» **Exercise description**:
If a line of the data below holds the word "determine", list it.

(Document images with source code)
══════

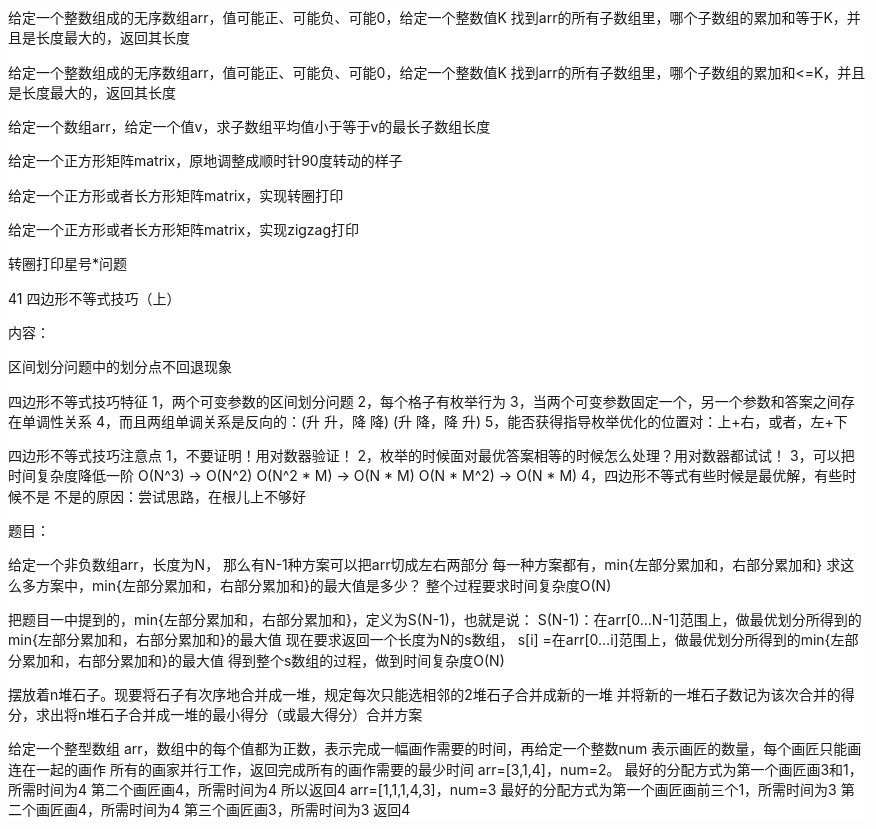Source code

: 给定一个整数组成的无序数组arr，值可能正、可能负、可能0，给定一个整数值K
找到arr的所有子数组里，哪个子数组的累加和等于K，并且是长度最大的，返回其长度

给定一个整数组成的无序数组arr，值可能正、可能负、可能0，给定一个整数值K
找到arr的所有子数组里，哪个子数组的累加和<=K，并且是长度最大的，返回其长度

给定一个数组arr，给定一个值v，求子数组平均值小于等于v的最长子数组长度

给定一个正方形矩阵matrix，原地调整成顺时针90度转动的样子

给定一个正方形或者长方形矩阵matrix，实现转圈打印

给定一个正方形或者长方形矩阵matrix，实现zigzag打印

转圈打印星号*问题



41 四边形不等式技巧（上）

内容：

区间划分问题中的划分点不回退现象

四边形不等式技巧特征
1，两个可变参数的区间划分问题
2，每个格子有枚举行为
3，当两个可变参数固定一个，另一个参数和答案之间存在单调性关系
4，而且两组单调关系是反向的：(升 升，降 降)  (升 降，降 升)
5，能否获得指导枚举优化的位置对：上+右，或者，左+下

四边形不等式技巧注意点
1，不要证明！用对数器验证！
2，枚举的时候面对最优答案相等的时候怎么处理？用对数器都试试！
3，可以把时间复杂度降低一阶
O(N^3) -> O(N^2)
O(N^2 * M) -> O(N * M)
O(N * M^2) -> O(N * M)
4，四边形不等式有些时候是最优解，有些时候不是
不是的原因：尝试思路，在根儿上不够好

题目：

给定一个非负数组arr，长度为N，
那么有N-1种方案可以把arr切成左右两部分
每一种方案都有，min{左部分累加和，右部分累加和}
求这么多方案中，min{左部分累加和，右部分累加和}的最大值是多少？
整个过程要求时间复杂度O(N)

把题目一中提到的，min{左部分累加和，右部分累加和}，定义为S(N-1)，也就是说：
S(N-1)：在arr[0…N-1]范围上，做最优划分所得到的min{左部分累加和，右部分累加和}的最大值
现在要求返回一个长度为N的s数组，
s[i] =在arr[0…i]范围上，做最优划分所得到的min{左部分累加和，右部分累加和}的最大值
得到整个s数组的过程，做到时间复杂度O(N)

摆放着n堆石子。现要将石子有次序地合并成一堆，规定每次只能选相邻的2堆石子合并成新的一堆
并将新的一堆石子数记为该次合并的得分，求出将n堆石子合并成一堆的最小得分（或最大得分）合并方案

给定一个整型数组 arr，数组中的每个值都为正数，表示完成一幅画作需要的时间，再给定一个整数num
表示画匠的数量，每个画匠只能画连在一起的画作
所有的画家并行工作，返回完成所有的画作需要的最少时间
arr=[3,1,4]，num=2。
最好的分配方式为第一个画匠画3和1，所需时间为4
第二个画匠画4，所需时间为4
所以返回4
arr=[1,1,1,4,3]，num=3
最好的分配方式为第一个画匠画前三个1，所需时间为3
第二个画匠画4，所需时间为4
第三个画匠画3，所需时间为3
返回4
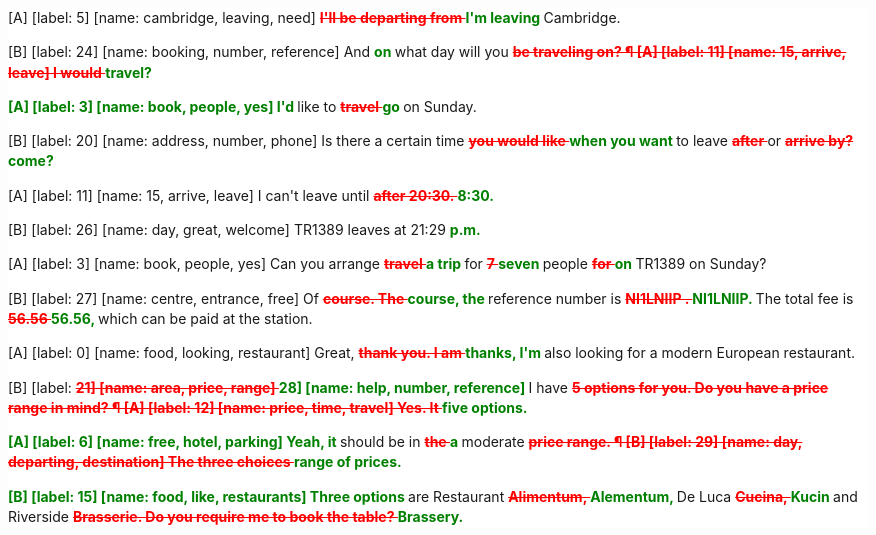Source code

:[A] [label: 5] [name: cambridge, leaving, need] <span style='color:red;font-weight:700;text-decoration:line-through;'>I'll be departing from </span><span style='color:green;font-weight:700;'>I'm leaving </span>Cambridge. 

[B] [label: 24] [name: booking, number, reference] And <span style='color:green;font-weight:700;'>on </span>what day will you <span style='color:red;font-weight:700;text-decoration:line-through;'>be traveling on? ¶ [A] [label: 11] [name: 15, arrive, leave] I would </span><span style='color:green;font-weight:700;'>travel? </span>

<span style='color:green;font-weight:700;'>[A] [label: 3] [name: book, people, yes] I'd </span>like to <span style='color:red;font-weight:700;text-decoration:line-through;'>travel </span><span style='color:green;font-weight:700;'>go </span>on Sunday. 

[B] [label: 20] [name: address, number, phone] Is there a certain time <span style='color:red;font-weight:700;text-decoration:line-through;'>you would like </span><span style='color:green;font-weight:700;'>when you want </span>to leave <span style='color:red;font-weight:700;text-decoration:line-through;'>after </span>or <span style='color:red;font-weight:700;text-decoration:line-through;'>arrive by? </span><span style='color:green;font-weight:700;'>come? </span>

[A] [label: 11] [name: 15, arrive, leave] I can't leave until <span style='color:red;font-weight:700;text-decoration:line-through;'>after 20:30. </span><span style='color:green;font-weight:700;'>8:30. </span>

[B] [label: 26] [name: day, great, welcome] TR1389 leaves at 21:29 <span style='color:green;font-weight:700;'>p.m. </span>

[A] [label: 3] [name: book, people, yes] Can you arrange <span style='color:red;font-weight:700;text-decoration:line-through;'>travel </span><span style='color:green;font-weight:700;'>a trip </span>for <span style='color:red;font-weight:700;text-decoration:line-through;'>7 </span><span style='color:green;font-weight:700;'>seven </span>people <span style='color:red;font-weight:700;text-decoration:line-through;'>for </span><span style='color:green;font-weight:700;'>on </span>TR1389 on Sunday? 

[B] [label: 27] [name: centre, entrance, free] Of <span style='color:red;font-weight:700;text-decoration:line-through;'>course. The </span><span style='color:green;font-weight:700;'>course, the </span>reference number is <span style='color:red;font-weight:700;text-decoration:line-through;'>NI1LNIIP . </span><span style='color:green;font-weight:700;'>NI1LNIIP. </span>The total fee is <span style='color:red;font-weight:700;text-decoration:line-through;'>56.56 </span><span style='color:green;font-weight:700;'>56.56, </span>which can be paid at the station. 

[A] [label: 0] [name: food, looking, restaurant] Great, <span style='color:red;font-weight:700;text-decoration:line-through;'>thank you. I am </span><span style='color:green;font-weight:700;'>thanks, I'm </span>also looking for a modern European restaurant. 

[B] [label: <span style='color:red;font-weight:700;text-decoration:line-through;'>21] [name: area, price, range] </span><span style='color:green;font-weight:700;'>28] [name: help, number, reference] </span>I have <span style='color:red;font-weight:700;text-decoration:line-through;'>5 options for you. Do you have a price range in mind? ¶ [A] [label: 12] [name: price, time, travel] Yes. It </span><span style='color:green;font-weight:700;'>five options. </span>

<span style='color:green;font-weight:700;'>[A] [label: 6] [name: free, hotel, parking] Yeah, it </span>should be in <span style='color:red;font-weight:700;text-decoration:line-through;'>the </span><span style='color:green;font-weight:700;'>a </span>moderate <span style='color:red;font-weight:700;text-decoration:line-through;'>price range. ¶ [B] [label: 29] [name: day, departing, destination] The three choices </span><span style='color:green;font-weight:700;'>range of prices. </span>

<span style='color:green;font-weight:700;'>[B] [label: 15] [name: food, like, restaurants] Three options </span>are Restaurant <span style='color:red;font-weight:700;text-decoration:line-through;'>Alimentum, </span><span style='color:green;font-weight:700;'>Alementum, </span>De Luca <span style='color:red;font-weight:700;text-decoration:line-through;'>Cucina, </span><span style='color:green;font-weight:700;'>Kucin </span>and Riverside <span style='color:red;font-weight:700;text-decoration:line-through;'>Brasserie. Do you require me to book the table? </span><span style='color:green;font-weight:700;'>Brassery. </span>
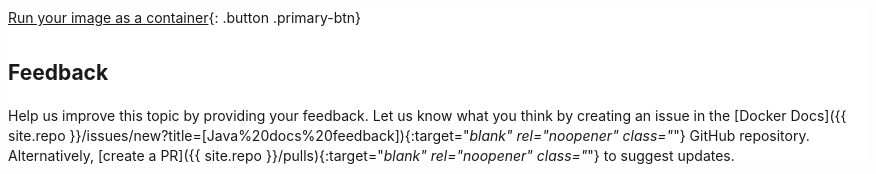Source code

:[Run your image as a container](run-containers.md){: .button .primary-btn}

## Feedback

Help us improve this topic by providing your feedback. Let us know what you think by creating an issue in the [Docker Docs]({{ site.repo }}/issues/new?title=[Java%20docs%20feedback]){:target="_blank" rel="noopener" class="_"} GitHub repository. Alternatively, [create a PR]({{ site.repo }}/pulls){:target="_blank" rel="noopener" class="_"} to suggest updates.
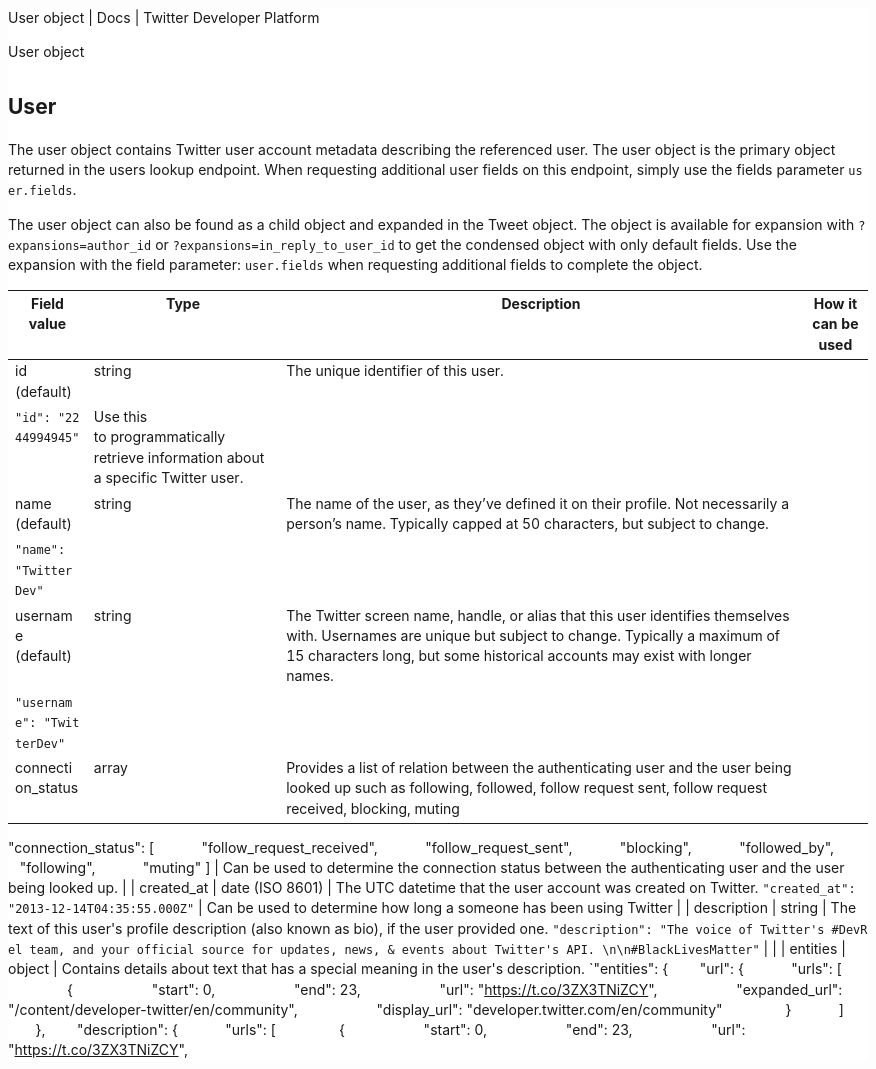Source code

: 
User object | Docs | Twitter Developer Platform 

User object

User
----

The user object contains Twitter user account metadata describing the referenced user. The user object is the primary object returned in the users lookup endpoint. When requesting additional user fields on this endpoint, simply use the fields parameter `user.fields`.

The user object can also be found as a child object and expanded in the Tweet object. The object is available for expansion with `?expansions=author_id` or `?expansions=in_reply_to_user_id` to get the condensed object with only default fields. Use the expansion with the field parameter: `user.fields` when requesting additional fields to complete the object.  

| Field value | Type | Description | How it can be used |
| --- | --- | --- | --- |
| id (default) | string | The unique identifier of this user.
`"id": "2244994945"` | Use this to programmatically retrieve information about a specific Twitter user. |
| name (default) | string | The name of the user, as they’ve defined it on their profile. Not necessarily a person’s name. Typically capped at 50 characters, but subject to change.
`"name": "Twitter Dev"` |  |
| username (default) | string | The Twitter screen name, handle, or alias that this user identifies themselves with. Usernames are unique but subject to change. Typically a maximum of 15 characters long, but some historical accounts may exist with longer names.
`"username": "TwitterDev"` |  |
| connection\_status | array | Provides a list of relation between the authenticating user and the user being looked up such as following, followed, follow request sent, follow request received, blocking, muting
"connection\_status": [
           "follow\_request\_received",
           "follow\_request\_sent",
           "blocking",
           "followed\_by",
           "following",
           "muting"
] | Can be used to determine the connection status between the authenticating user and the user being looked up. |
| created\_at | date (ISO 8601) | The UTC datetime that the user account was created on Twitter.
`"created_at": "2013-12-14T04:35:55.000Z"` | Can be used to determine how long a someone has been using Twitter |
| description | string | The text of this user's profile description (also known as bio), if the user provided one.
`"description": "The voice of Twitter's #DevRel team, and your official source for updates, news, & events about Twitter's API. \n\n#BlackLivesMatter"` |  |
| entities | object | Contains details about text that has a special meaning in the user's description.
`"entities": {
        "url": {
            "urls": [
                {
                    "start": 0,
                    "end": 23,
                    "url": "https://t.co/3ZX3TNiZCY",
                    "expanded_url": "/content/developer-twitter/en/community",
                    "display_url": "developer.twitter.com/en/community"
                }
            ]
        },
        "description": {
            "urls": [
                {
                    "start": 0,
                    "end": 23,
                    "url": "https://t.co/3ZX3TNiZCY",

══════

» **Expected answer**:
] | Can be used to determine the connection status between the authenticating user and the user being looked up. |
`"created_at": "2013-12-14T04:35:55.000Z"` | Can be used to determine how long a someone has been using Twitter |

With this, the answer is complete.